Theme[1]: The promotion of ‘good governance’ has become one of the pillars of development policies proposed by a large majority of development aid agencies. It is based on the view that ‘good governance’ is a pre-requisite for development. The author critically reviews the relationship between governance, growth and development and draws implications that are relevant for Sub-Saharan African countries.

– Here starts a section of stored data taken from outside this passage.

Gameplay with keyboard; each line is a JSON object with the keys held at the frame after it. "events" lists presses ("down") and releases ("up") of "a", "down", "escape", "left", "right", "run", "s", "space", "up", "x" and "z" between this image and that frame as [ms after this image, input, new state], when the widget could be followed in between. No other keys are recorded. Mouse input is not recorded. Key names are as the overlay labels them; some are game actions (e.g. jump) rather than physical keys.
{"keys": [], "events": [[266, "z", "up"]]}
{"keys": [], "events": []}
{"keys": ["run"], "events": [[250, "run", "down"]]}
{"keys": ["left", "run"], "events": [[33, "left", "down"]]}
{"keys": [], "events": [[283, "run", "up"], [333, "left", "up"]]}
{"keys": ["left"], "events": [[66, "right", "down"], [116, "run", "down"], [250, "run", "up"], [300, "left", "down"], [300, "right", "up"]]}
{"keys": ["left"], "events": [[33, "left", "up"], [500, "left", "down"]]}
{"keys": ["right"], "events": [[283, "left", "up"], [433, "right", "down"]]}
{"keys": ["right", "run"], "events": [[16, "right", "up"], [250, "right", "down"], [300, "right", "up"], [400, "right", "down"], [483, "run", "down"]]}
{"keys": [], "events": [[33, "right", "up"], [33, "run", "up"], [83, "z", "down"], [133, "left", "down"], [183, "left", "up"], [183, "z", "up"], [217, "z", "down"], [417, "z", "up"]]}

Summary: There is today a broad agreement that governance is critical for development but much of the consensus about how governance matters is still very deficient. The liberal revolution in development economics and policy thinking that took place in the 1980s had a critical effect on the debate about the role of the state and therefore about the governance capabilities that developing countries should aim to achieve. The emerging good governance agenda defends the need in developing countries to have policies that stabilise property rights and engage in rule-of-law reforms, carry out anti-corruption and anti-rent seeking strategies, engage in democratisation and accountability reforms, and sustain these through the mobilisation of the poor through the prioritisation of pro-poor spending by governments. This paper provides a critical assessment of the theoretical and empirical basis of these approaches to governance and development. It suggests that some of these reforms may be desirable but are not implementable to a significant extent in any developing country. Instead, other governance capabilities, namely the capabilities of states to intervene effectively and address market failures, are more effective to achieve improvements in resource mobilisation and the efficiency of investment allocation.
Analysis
Introduction
The recognition that governance is important for economic development is a very welcome one. Governance is what states do, and the recognition that governance is important is therefore an important recognition that the capabilities of states are important determinants of economic and social performance in developing countries during the process of development. There is today a broad agreement that governance is critical for development but much of the consensus about how governance matters is still very deficient. Not surprisingly, serious debates have emerged about the types of governance that are important, and the sequencing of governance reforms in developing countries.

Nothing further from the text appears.